'''

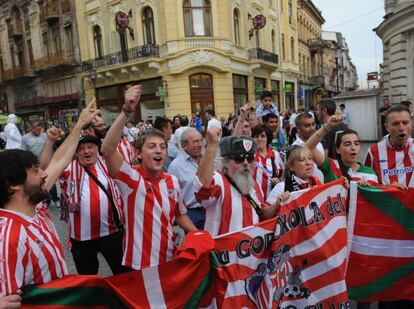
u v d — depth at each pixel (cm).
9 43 3409
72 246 349
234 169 282
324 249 305
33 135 845
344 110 1655
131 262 266
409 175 365
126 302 229
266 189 423
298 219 297
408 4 1572
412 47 1596
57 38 2788
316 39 4228
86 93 2598
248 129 457
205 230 285
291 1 3288
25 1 3031
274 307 280
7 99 3669
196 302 247
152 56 2070
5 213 191
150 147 269
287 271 296
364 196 317
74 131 264
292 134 897
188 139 390
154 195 269
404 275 318
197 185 268
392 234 316
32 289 195
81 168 345
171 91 2075
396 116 359
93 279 219
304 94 3866
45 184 213
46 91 3045
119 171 262
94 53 2480
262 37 2608
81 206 338
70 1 2559
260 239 275
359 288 322
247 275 270
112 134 255
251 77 2406
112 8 2286
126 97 255
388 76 1873
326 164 352
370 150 390
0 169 190
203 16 2048
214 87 2095
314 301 303
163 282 240
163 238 269
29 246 191
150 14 2109
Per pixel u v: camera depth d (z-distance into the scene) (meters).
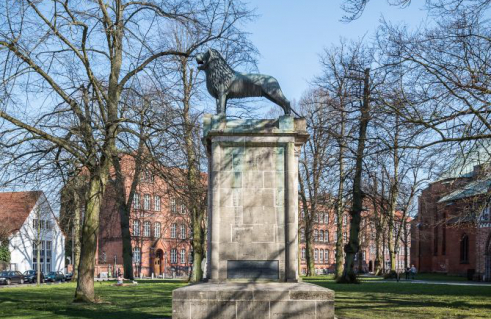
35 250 68.69
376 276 59.91
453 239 66.94
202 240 37.94
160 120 21.36
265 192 14.39
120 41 22.70
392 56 18.77
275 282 14.00
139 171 24.09
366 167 31.03
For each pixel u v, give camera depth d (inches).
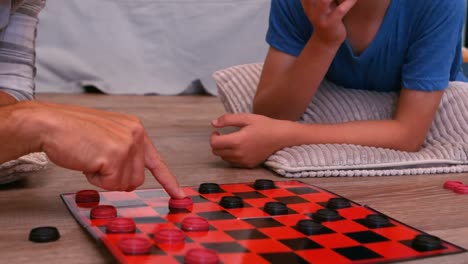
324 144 52.6
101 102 95.0
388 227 35.3
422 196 44.5
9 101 38.1
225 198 38.7
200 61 109.1
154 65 108.3
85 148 32.4
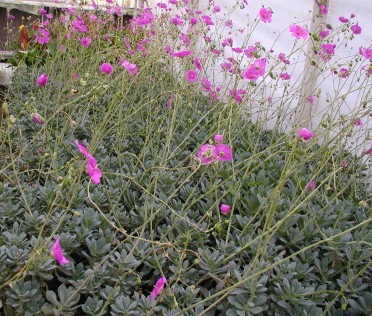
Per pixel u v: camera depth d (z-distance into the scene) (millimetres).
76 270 1471
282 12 3152
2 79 4613
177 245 1567
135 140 2541
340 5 2680
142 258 1566
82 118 2645
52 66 3391
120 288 1451
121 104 2371
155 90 3180
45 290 1459
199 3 4398
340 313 1418
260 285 1405
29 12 5199
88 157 1243
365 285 1516
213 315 1391
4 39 5363
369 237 1739
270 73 2100
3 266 1388
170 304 1405
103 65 1861
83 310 1337
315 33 2129
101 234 1635
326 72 2775
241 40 3734
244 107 2518
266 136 2787
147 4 5266
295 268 1575
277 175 2201
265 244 1322
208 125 2734
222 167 2160
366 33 2498
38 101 2951
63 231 1637
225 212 1512
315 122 2859
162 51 3035
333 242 1594
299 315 1379
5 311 1347
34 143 2338
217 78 3979
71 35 3508
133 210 1896
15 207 1720
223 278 1497
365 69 2295
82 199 1806
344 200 1968
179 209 1853
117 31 4059
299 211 1854
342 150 2229
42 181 2098
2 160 2172
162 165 2008
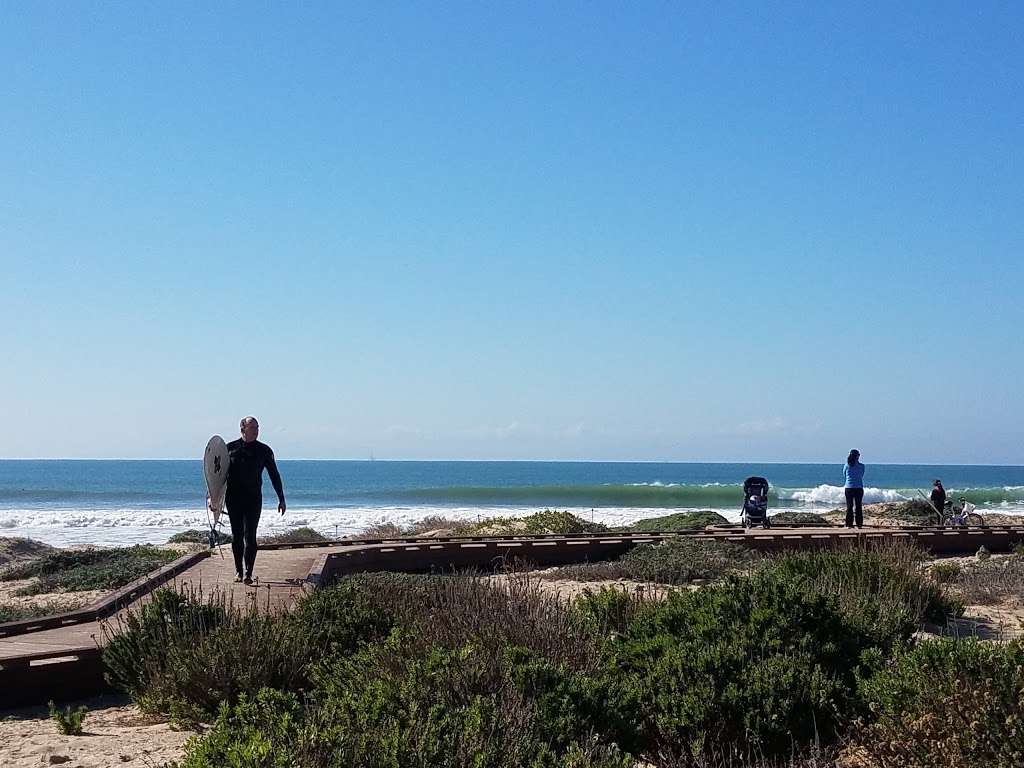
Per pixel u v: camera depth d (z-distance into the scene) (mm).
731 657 6281
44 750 6203
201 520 50438
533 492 81438
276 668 7340
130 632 8227
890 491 81250
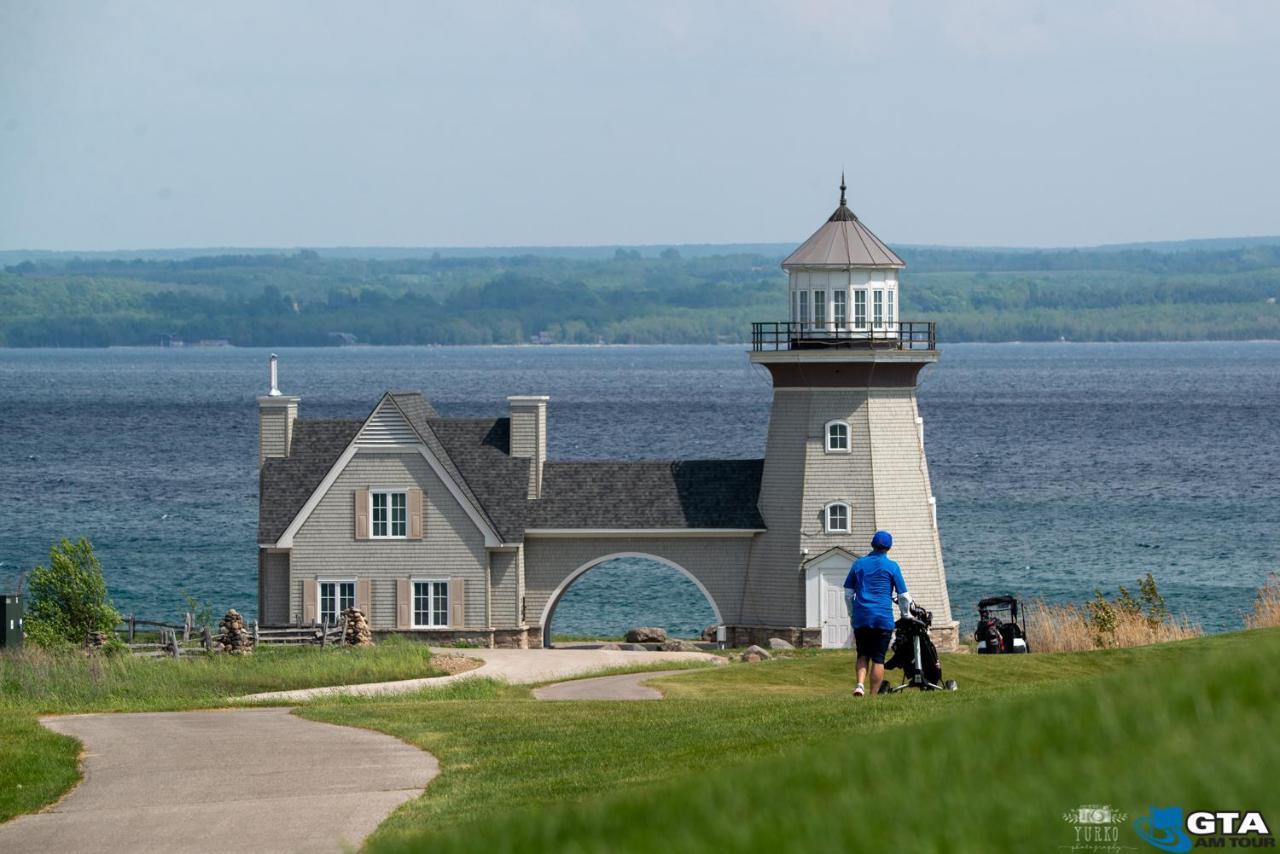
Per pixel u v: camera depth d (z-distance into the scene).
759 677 180.50
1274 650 73.94
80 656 188.50
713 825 60.59
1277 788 54.91
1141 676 74.19
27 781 100.69
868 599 122.69
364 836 81.50
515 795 88.88
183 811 90.31
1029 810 56.31
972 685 166.12
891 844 55.03
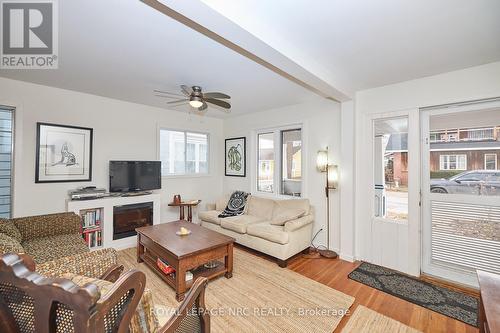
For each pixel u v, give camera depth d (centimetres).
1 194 297
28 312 68
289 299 229
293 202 380
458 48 210
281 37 189
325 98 368
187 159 490
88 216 335
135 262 312
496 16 163
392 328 189
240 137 503
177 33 191
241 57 233
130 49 218
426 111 283
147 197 388
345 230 328
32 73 277
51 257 212
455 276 264
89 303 57
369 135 318
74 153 345
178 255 224
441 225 274
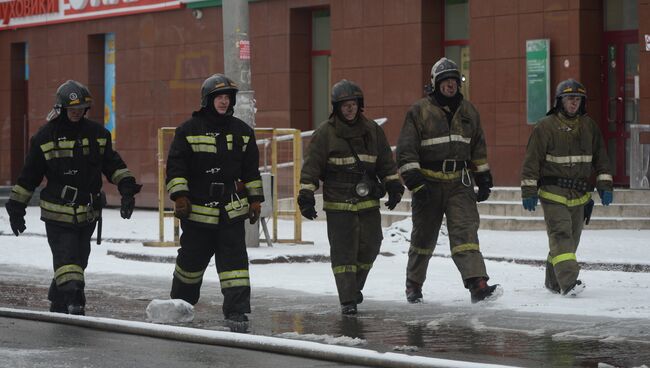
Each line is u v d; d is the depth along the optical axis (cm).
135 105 4778
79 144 1773
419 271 1922
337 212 1809
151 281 2305
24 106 5450
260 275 2373
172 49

'''

What this task involves: Pictures aside, transcribe exactly the lines from the line containing "340 313 1418" through the final line of the material above.

Your solution:
340 313 1418
260 285 1405
29 12 5199
88 157 1243
365 285 1516
213 315 1391
4 39 5363
369 237 1739
270 73 2100
3 266 1388
170 304 1405
103 65 1861
83 310 1337
315 33 2129
101 234 1635
326 72 2775
241 40 3734
244 107 2518
266 136 2787
147 4 5266
295 268 1575
277 175 2201
265 244 1322
208 125 2734
222 167 2160
366 33 2498
38 101 2951
63 231 1637
225 212 1512
315 122 2859
162 51 3035
333 242 1594
299 315 1379
5 311 1347
34 143 2338
217 78 3979
71 35 3508
133 210 1896
15 207 1720
223 278 1497
365 69 2295
82 199 1806
344 200 1968
179 209 1853
117 31 4059
299 211 1854
342 150 2229
42 181 2098
2 160 2172
162 165 2008
Per pixel u v: camera depth d (z-distance into the scene) (mm).
731 657 6281
44 750 6203
201 520 50438
533 492 81438
276 668 7340
130 632 8227
890 491 81250
Per pixel u v: camera depth d (z-distance into the scene).
759 677 180.50
1274 650 73.94
80 656 188.50
713 825 60.59
1277 788 54.91
1141 676 74.19
27 781 100.69
868 599 122.69
364 836 81.50
515 795 88.88
183 811 90.31
1029 810 56.31
972 685 166.12
891 844 55.03
For each pixel u v, give camera depth d (centimetres).
1 194 297
28 312 68
289 299 229
293 202 380
458 48 210
281 37 189
325 98 368
187 159 490
88 216 335
135 262 312
496 16 163
392 328 189
240 137 503
177 33 191
241 57 233
130 49 218
426 111 283
147 197 388
345 230 328
32 73 277
51 257 212
455 276 264
89 303 57
369 135 318
74 153 345
178 255 224
441 225 274
Each line is u v d; d is the depth along the optical axis (cm).
135 105 4778
79 144 1773
419 271 1922
337 212 1809
151 281 2305
24 106 5450
260 275 2373
172 49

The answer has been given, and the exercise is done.